ACTION ITEM » Transcribe every line of text in the material below, keeping each word and line break unchanged. Leave the picture markers out of your answer.

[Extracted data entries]

---

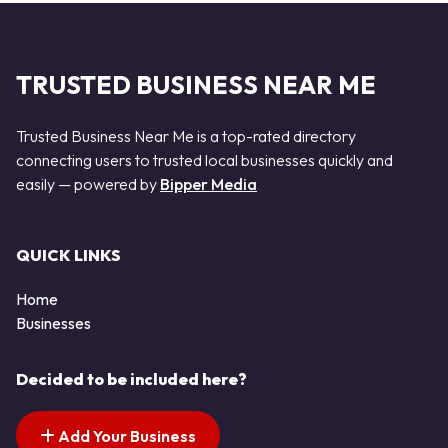
TRUSTED BUSINESS NEAR ME
Trusted Business Near Me is a top-rated directory
connecting users to trusted local businesses quickly and
easily — powered by
Bipper Media
QUICK LINKS
Home
Businesses
Decided to be included here?
Add Your Business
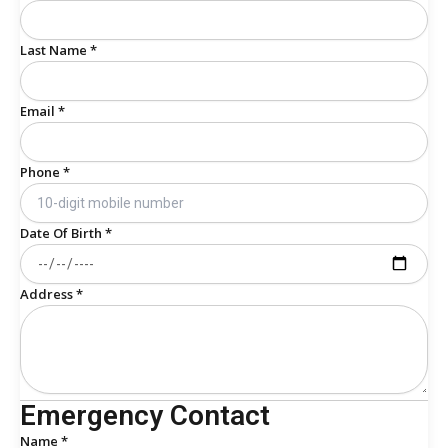
Last Name *
Email *
Phone *
Date Of Birth *
Address *
Emergency Contact
Name *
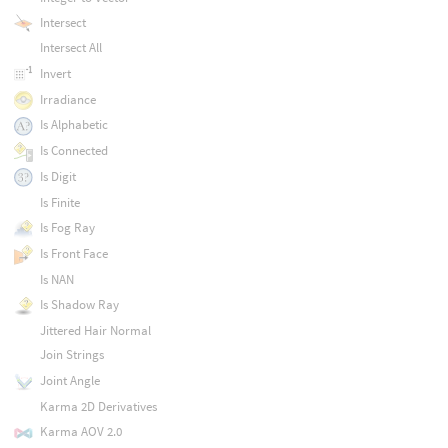
Intersect
Intersect All
Invert
Irradiance
Is Alphabetic
Is Connected
Is Digit
Is Finite
Is Fog Ray
Is Front Face
Is NAN
Is Shadow Ray
Jittered Hair Normal
Join Strings
Joint Angle
Karma 2D Derivatives
Karma AOV 2.0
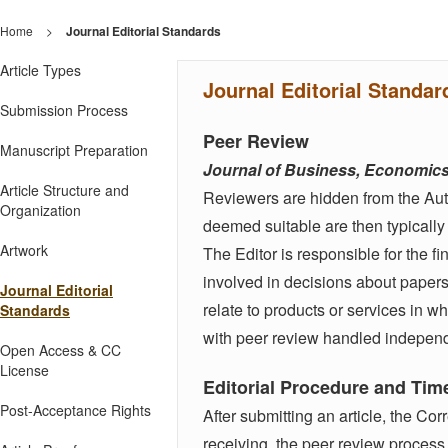
Home
>
Journal Editorial Standards
Article Types
Journal Editorial Standar
Submission Process
Peer Review
Manuscript Preparation
Journal of Business, Economi
Article Structure and
Reviewers are hidden from the Author
Organization
deemed suitable are then typically 
Artwork
The Editor is responsible for the fi
involved in decisions about paper
Journal Editorial
relate to products or services in wh
Standards
with peer review handled independe
Open Access & CC
License
Editorial Procedure and Tim
Post-Acceptance Rights
After submitting an article, the Co
receiving, the peer review process 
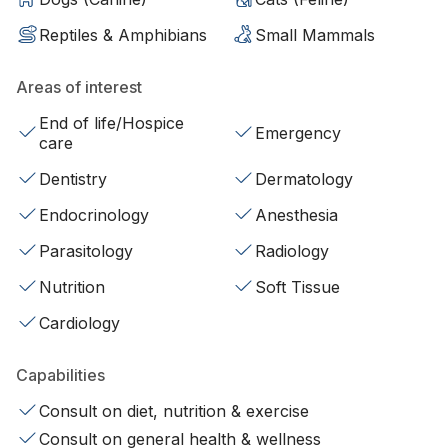
Reptiles & Amphibians
Small Mammals
Areas of interest
End of life/Hospice
Emergency
care
Dentistry
Dermatology
Endocrinology
Anesthesia
Parasitology
Radiology
Nutrition
Soft Tissue
Cardiology
Capabilities
Consult on diet, nutrition & exercise
Consult on general health & wellness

---

EXERCISE RESULT »
TRUSTED BUSINESS NEAR ME
Trusted Business Near Me is a top-rated directory
connecting users to trusted local businesses quickly and
easily — powered by
Bipper Media
QUICK LINKS
Home
Businesses
Decided to be included here?
Add Your Business
Last Name *
Email *
Phone *
Date Of Birth *
Address *
Emergency Contact
Name *
Intersect
Intersect All
Invert
Irradiance
Is Alphabetic
Is Connected
Is Digit
Is Finite
Is Fog Ray
Is Front Face
Is NAN
Is Shadow Ray
Jittered Hair Normal
Join Strings
Joint Angle
Karma 2D Derivatives
Karma AOV 2.0
Home
>
Journal Editorial Standards
Article Types
Journal Editorial Standar
Submission Process
Peer Review
Manuscript Preparation
Journal of Business, Economi
Article Structure and
Reviewers are hidden from the Author
Organization
deemed suitable are then typically 
Artwork
The Editor is responsible for the fi
involved in decisions about paper
Journal Editorial
relate to products or services in wh
Standards
with peer review handled independe
Open Access & CC
License
Editorial Procedure and Tim
Post-Acceptance Rights
After submitting an article, the Co
receiving, the peer review process 
Reptiles & Amphibians
Small Mammals
Areas of interest
End of life/Hospice
Emergency
care
Dentistry
Dermatology
Endocrinology
Anesthesia
Parasitology
Radiology
Nutrition
Soft Tissue
Cardiology
Capabilities
Consult on diet, nutrition & exercise
Consult on general health & wellness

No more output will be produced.